_Task description:_ The expected output is the data below, character for character, without its pictures.

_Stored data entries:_
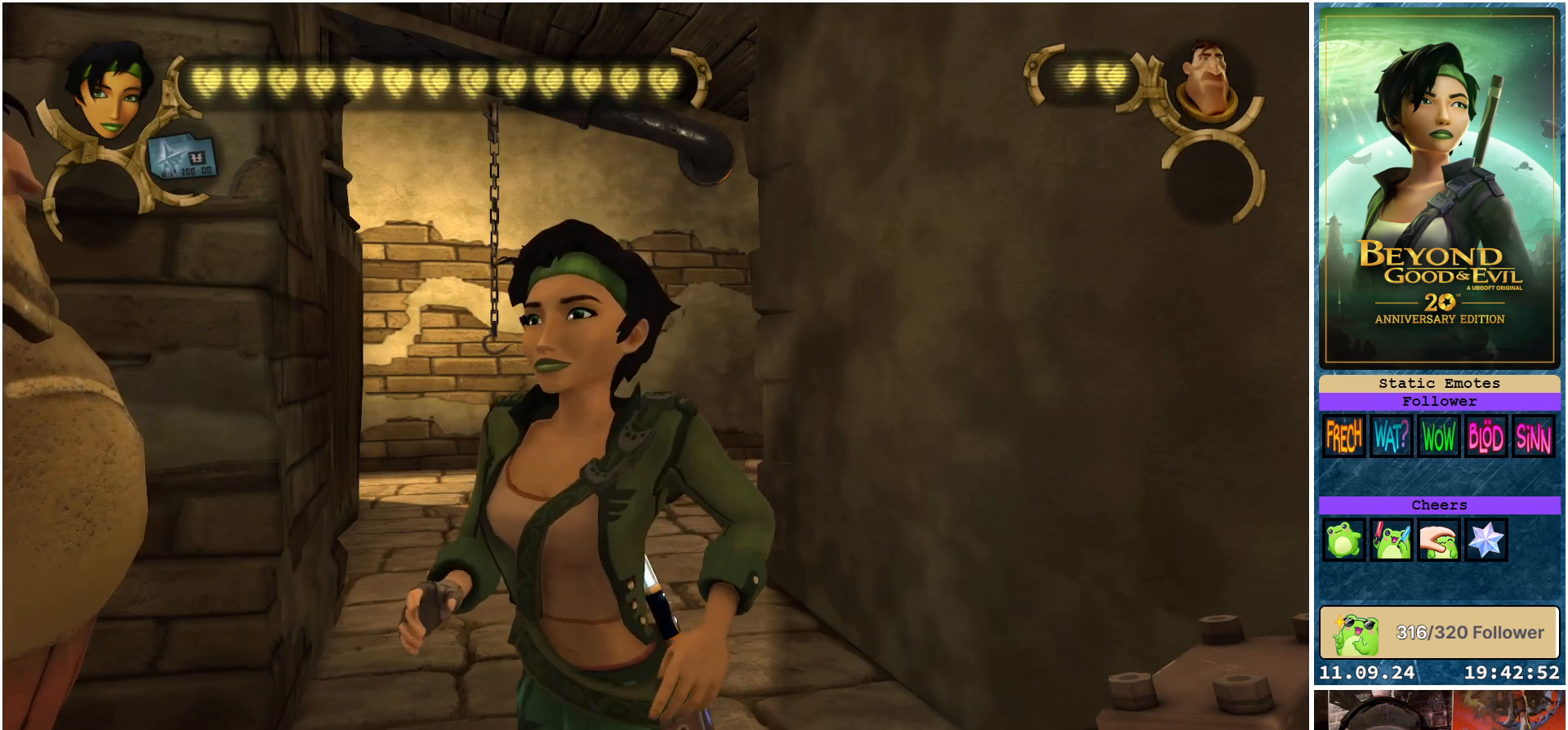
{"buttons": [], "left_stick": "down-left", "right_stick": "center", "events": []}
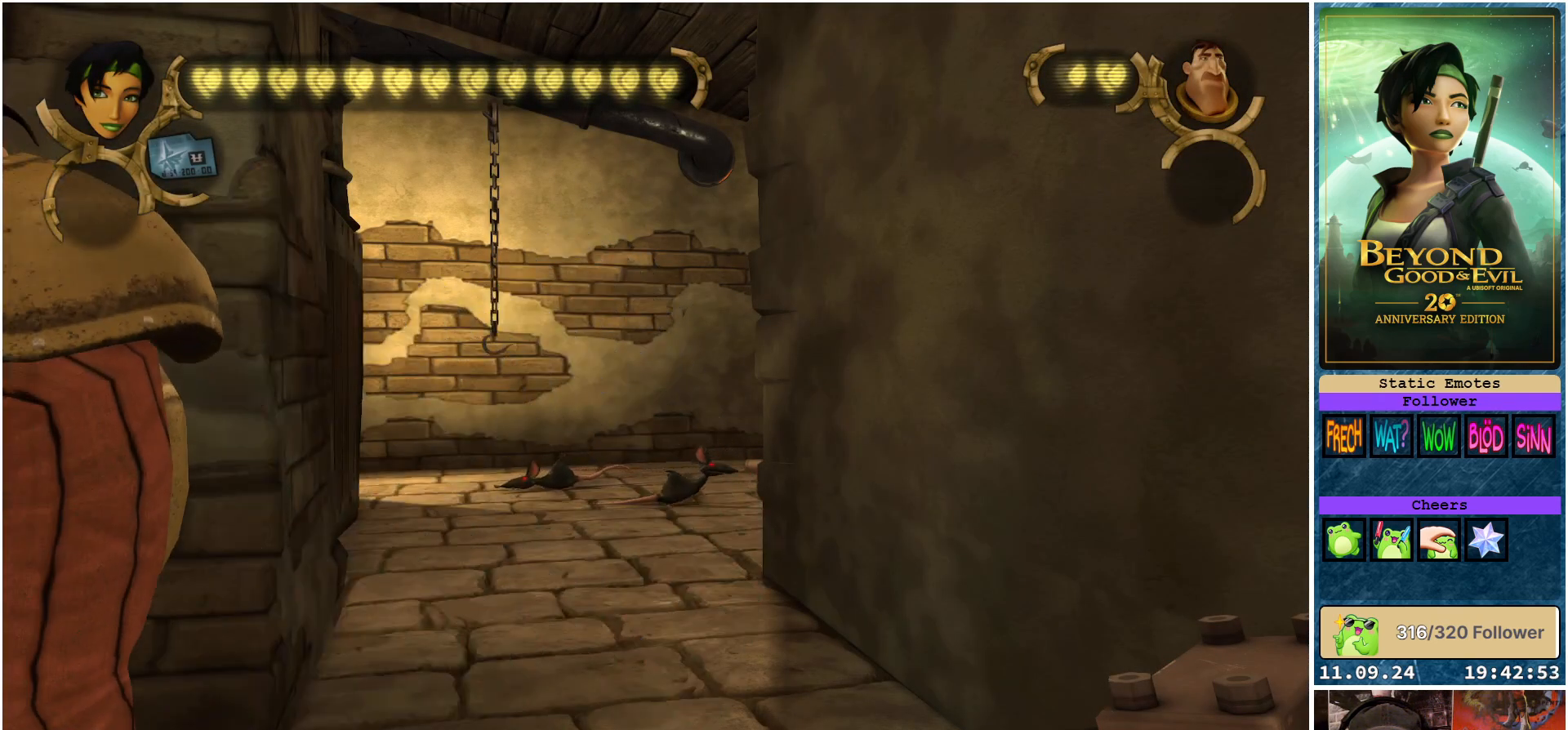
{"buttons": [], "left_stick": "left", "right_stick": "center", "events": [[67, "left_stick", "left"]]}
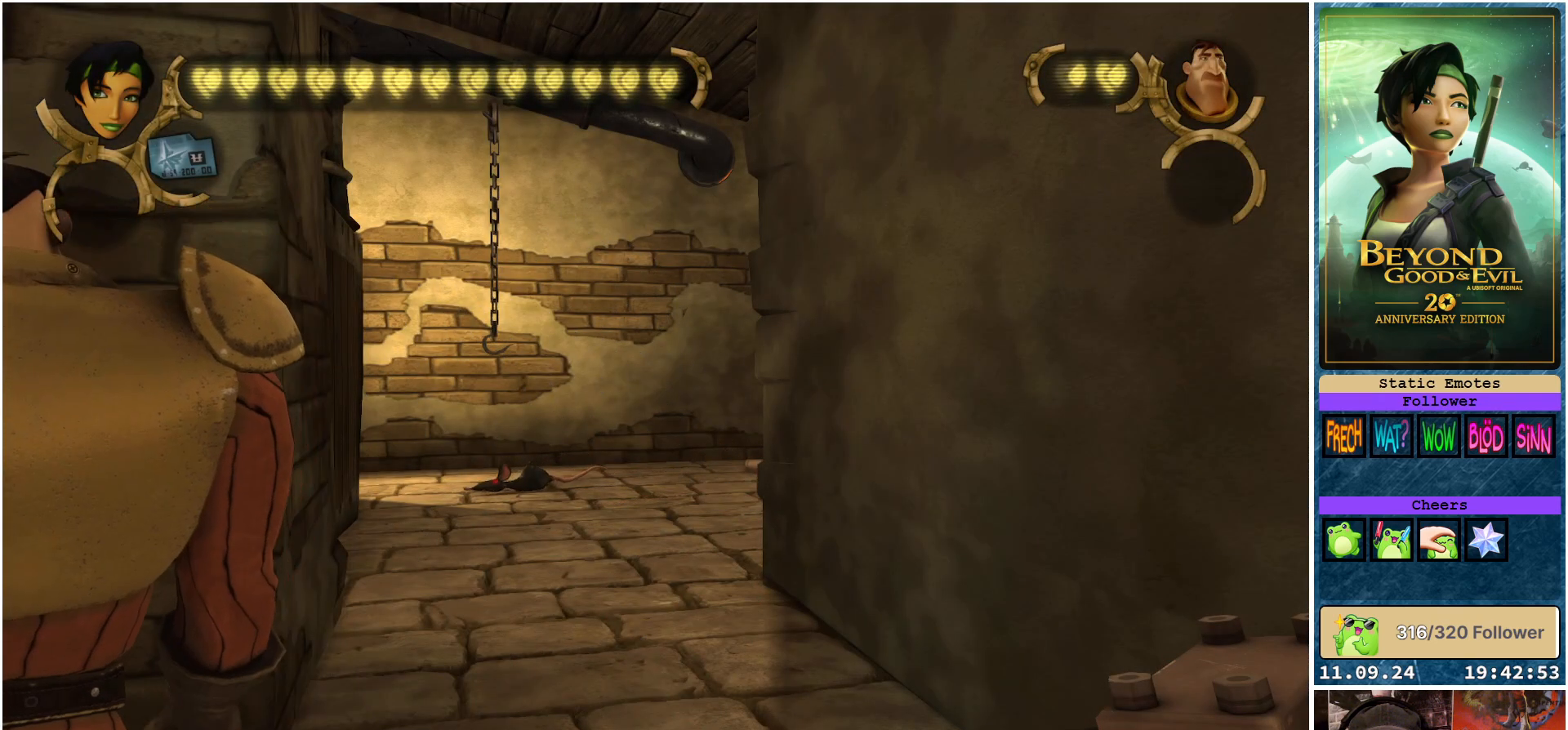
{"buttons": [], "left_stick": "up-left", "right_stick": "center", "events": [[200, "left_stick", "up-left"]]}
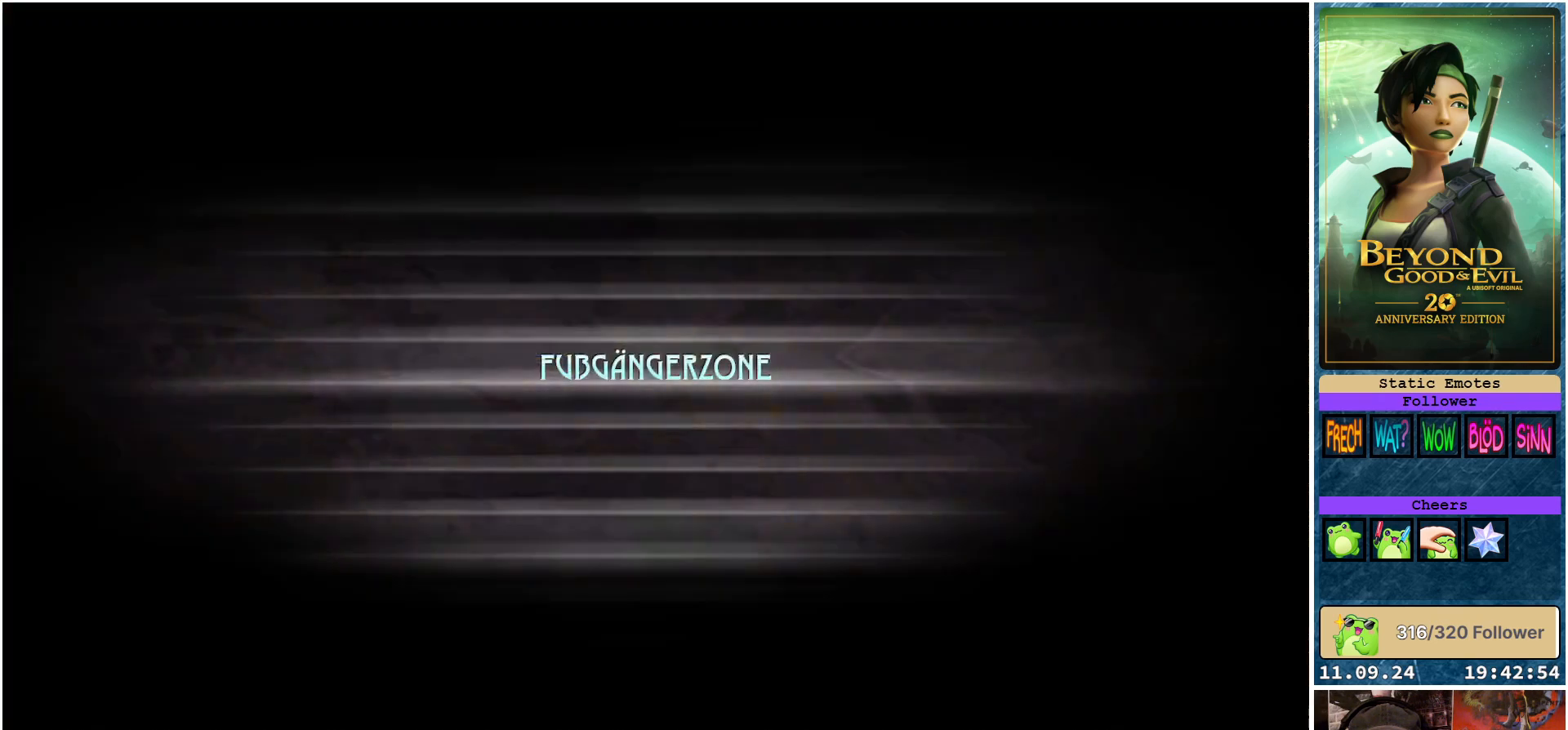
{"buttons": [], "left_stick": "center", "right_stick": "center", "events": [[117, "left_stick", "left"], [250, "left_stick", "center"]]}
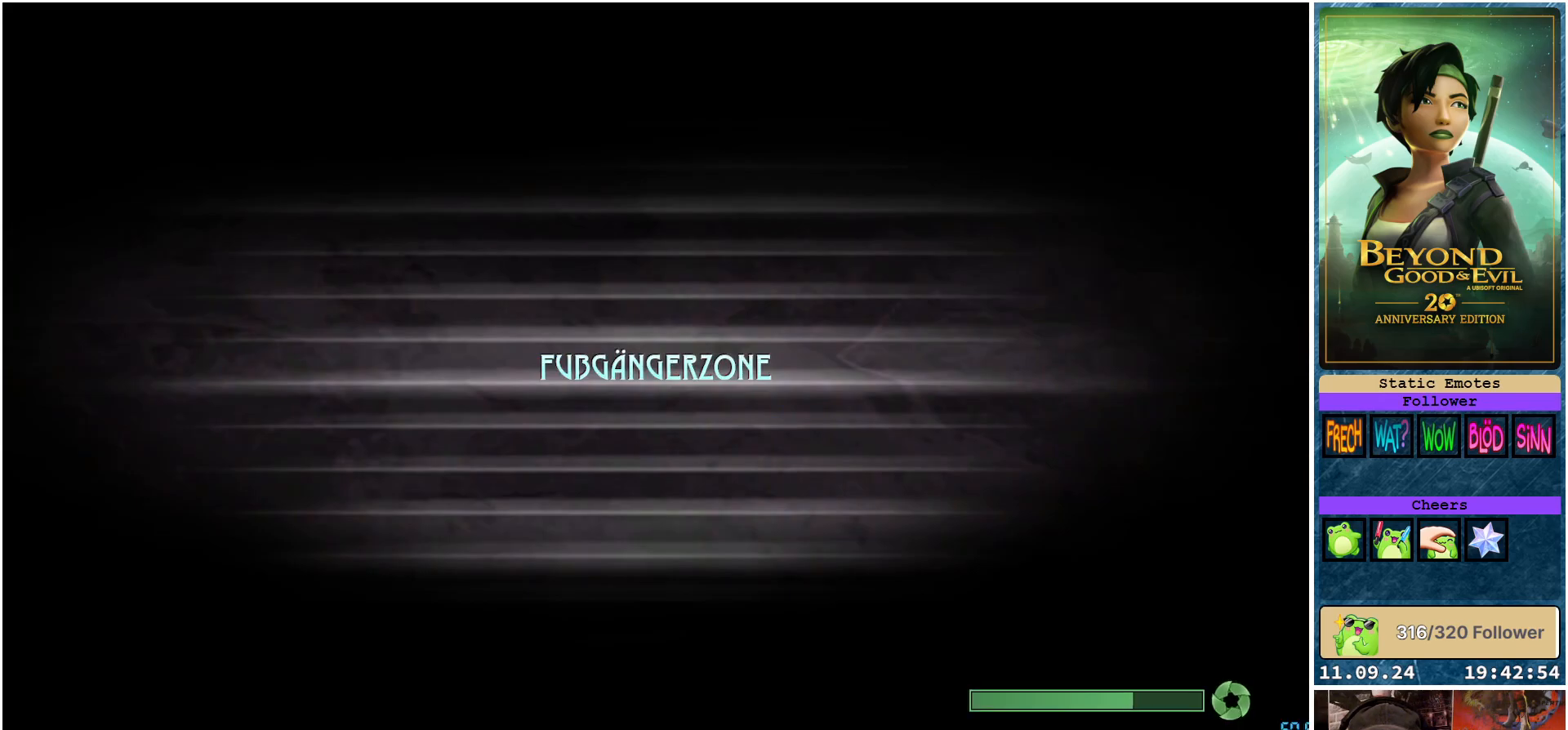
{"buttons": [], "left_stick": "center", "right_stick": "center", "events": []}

_Output:_
{"buttons": [], "left_stick": "down-left", "right_stick": "center", "events": []}
{"buttons": [], "left_stick": "left", "right_stick": "center", "events": [[67, "left_stick", "left"]]}
{"buttons": [], "left_stick": "up-left", "right_stick": "center", "events": [[200, "left_stick", "up-left"]]}
{"buttons": [], "left_stick": "center", "right_stick": "center", "events": [[117, "left_stick", "left"], [250, "left_stick", "center"]]}
{"buttons": [], "left_stick": "center", "right_stick": "center", "events": []}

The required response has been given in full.